BrewER is our new open-source framework designed to perform entity resolution on-demand. All code is written using Python 3. For all details about this approach, you can check out our reference research paper:
@article{brewer,
author = {Giovanni {Simonini} and Luca {Zecchini} and Sonia {Bergamaschi} and Felix {Naumann}},
title = {{Entity Resolution On-Demand}},
journal = {{Proceedings of the VLDB Endowment (PVLDB)}},
volume = {15},
number = {7},
pages = {1506--1518},
year = {2022},
doi = {10.14778/3523210.3523226}
}
Warning: The code has been recently updated. The related documentation will be updated accordingly ASAP.

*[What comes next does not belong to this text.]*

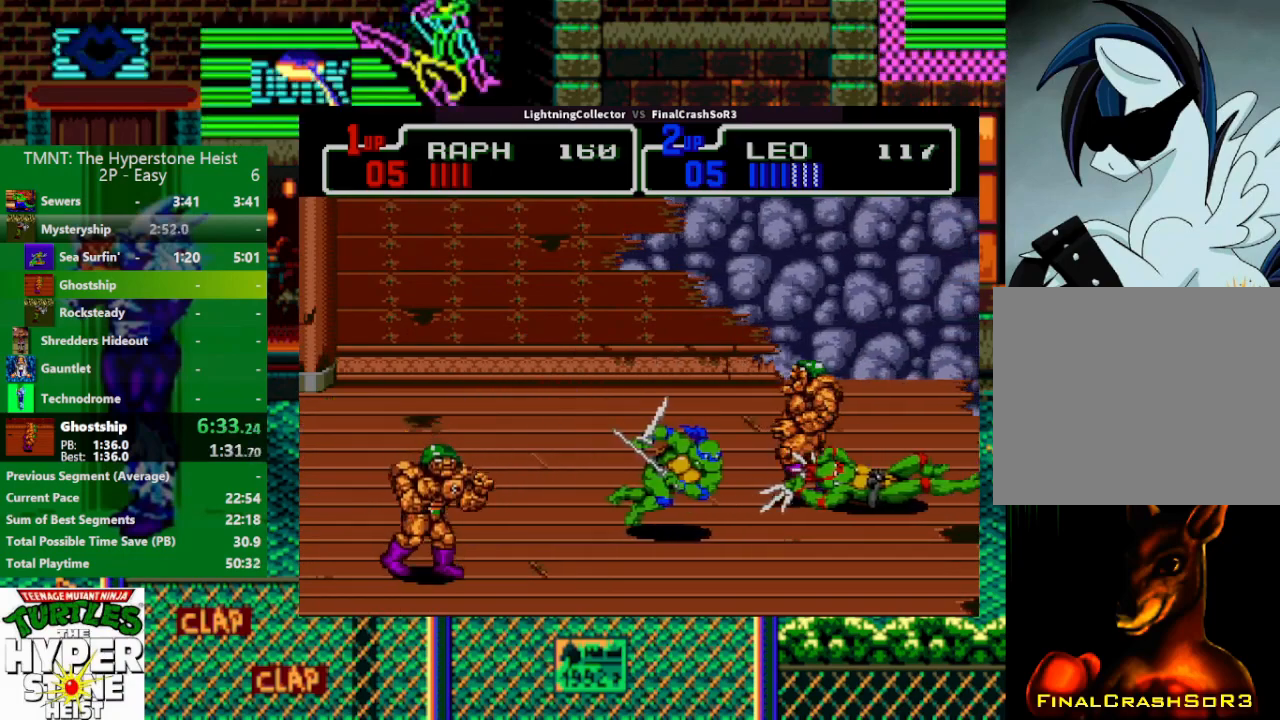
{"buttons": [], "events": [[100, "DPAD_LEFT", "down"], [133, "SQUARE", "down"], [167, "R1", "down"], [167, "SQUARE", "up"], [167, "TRIANGLE", "down"], [300, "R1", "up"], [333, "TRIANGLE", "up"], [367, "DPAD_LEFT", "up"]]}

The files uploaded to the folder "dataset_generation" can be used to generate the pre-processed versions of the four considered datasets (as used for the paper) from their raw versions. These files are designed to be located in the main folder, retrieving the raw data from a folder called "data_raw" and storing the obtained pre-processed CSV files into another folder called "data". Here are listed, for each one of the four paper datasets, the names used in the code to refer to them, together with the raw files to be stored in the folder "data_raw" in order to get their pre-processed versions; please notice that the suffix "no_nan" denotes the pre-processed versions obtained by filtering out the records with a null ordering value, i.e., the ones adopted as basic versions in the paper.
- SIGMOD20, referred to as alaska_camera: download the dataset X from http://www.inf.uniroma3.it/db/sigmod2020contest/task.html and put the folder "2013_camera_specs" into the folder "data_raw";
- SIGMOD21, referred to as altosight_sigmod, only partially available at the moment (see the datasets X4 and Y4 at https://dbgroup.ing.unimo.it/sigmod21contest/task.shtml) - it will be made available in its completeness in the future;
- Altosight, referred to as altosight, which will be made available in the future;
- Funding, referred to as funding: download the file "address.csv" (https://raw.githubusercontent.com/qcri/data_civilizer_system/master/grecord_service/gr/data/address/address.csv) and put it into the folder "data_raw".
The file "main.py" contains the effective implementation of BrewER algorithm for ER-on-demand (progressive query-driven ER), while in the file "task_definition.py" are already implemented the classes that can be used to run batches of queries on each dataset version, where it is possible to set the parameters for the specific task. In the file "main.py", it will be enough to select the correct class and to set the indices for the queries to be executed for the current batch.
We also provide the notebook "BrewER.ipynb", containing an updated and more usable version of the implementation presented in the files "main.py" and "task_definition.py". In "data" folder, we provide an example of candidate set obtained using JedAI [1] (namely, "alaska_camera_no_nan_candidates.pkl").
[1] G. Papadakis, G. Mandilaras, L. Gagliardelli, G. Simonini, E. Thanos, G. Giannakopoulos, S. Bergamaschi, T. Palpanas, M. Koubarakis: Three-dimensional Entity Resolution with JedAI. Information Systems 93: 101565 (2020)